* [EXERCISE DETAILS] The answer must be every line below that contains the string "lettered".

* [DATA RECORDS]

============================================================

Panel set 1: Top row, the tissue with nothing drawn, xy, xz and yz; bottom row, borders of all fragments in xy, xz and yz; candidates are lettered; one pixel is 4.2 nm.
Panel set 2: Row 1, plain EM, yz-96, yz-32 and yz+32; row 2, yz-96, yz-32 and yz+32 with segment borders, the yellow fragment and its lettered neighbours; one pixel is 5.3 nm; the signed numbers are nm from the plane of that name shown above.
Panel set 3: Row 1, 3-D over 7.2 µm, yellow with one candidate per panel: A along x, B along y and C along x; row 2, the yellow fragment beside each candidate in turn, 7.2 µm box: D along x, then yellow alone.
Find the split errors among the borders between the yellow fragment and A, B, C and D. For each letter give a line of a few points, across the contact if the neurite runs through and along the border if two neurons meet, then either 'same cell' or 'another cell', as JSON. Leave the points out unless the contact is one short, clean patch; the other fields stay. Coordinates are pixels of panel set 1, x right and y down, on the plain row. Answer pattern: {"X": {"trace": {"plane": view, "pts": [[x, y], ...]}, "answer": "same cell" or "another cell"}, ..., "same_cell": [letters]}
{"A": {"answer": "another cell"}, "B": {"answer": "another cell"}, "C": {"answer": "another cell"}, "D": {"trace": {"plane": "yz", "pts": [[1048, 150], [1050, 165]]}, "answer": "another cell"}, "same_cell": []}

============================================================

* [OUTPUT FOR THIS TASK]
Panel set 1: Top row, the tissue with nothing drawn, xy, xz and yz; bottom row, borders of all fragments in xy, xz and yz; candidates are lettered; one pixel is 4.2 nm.
Panel set 2: Row 1, plain EM, yz-96, yz-32 and yz+32; row 2, yz-96, yz-32 and yz+32 with segment borders, the yellow fragment and its lettered neighbours; one pixel is 5.3 nm; the signed numbers are nm from the plane of that name shown above.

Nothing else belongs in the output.